Ashbless stepped back. His opponent crawled forward for a yard or two, then fell forward onto the grass.

Several minutes went by before Ashbless moved, and when he did it was to kneel beside the body, which had stopped breathing, and lay his hand gently on the dead man’s shoulder. If there is any reward after death, he thought, for such creatures as you, I’ll bet you’ve earned it. God knows how you made your way back to England from Cairo, and how you found me. Maybe you were drawn back to me, very like the way ghosts are supposed to be drawn to the place where they died. Well, you get to share, a little bit at least, in my biography: you provide the corpse.

Eventually Ashbless wiped his sword clean on an uprooted tuft of grass, and then stood up to sheathe it; and he tore off a strip of his scarf and knotted it around his cut forearm. The chilly spring breeze blew all thoughts of the past out of his mind, and with a sense of adventure he hadn’t known in decades he walked on down the path to the moored boat, leaving behind him the ka which Doctor Romanelli had made of him so many years ago.

It’s unknown, whatever happens to me from here on out, he thought with a smoldering elation as he untied the rope.
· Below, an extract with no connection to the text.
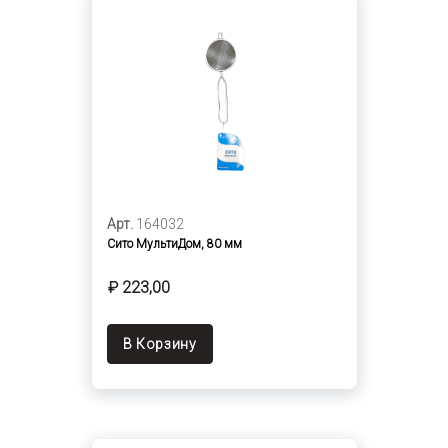
Арт.
164032
Сито МультиДом, 80 мм
₽ 223,00
В Корзину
No book I ever read can give me any hint. It may be that I’ll capsize the boat and drown within five minutes, or it may be I’ll live another twenty years!

He climbed in and fitted the thole pins into the oarlocks, and after three strong strokes he was well out onto the face of the river. And as he rowed on, toward whatever might prove to be the true destiny of the man who’d been Brendan Doyle and Dumb Tom and Eshvlis the cobbler and William Ashbless, and was not any of them any longer, he regaled the river birds with every Beatles song he could remember… except Yesterday.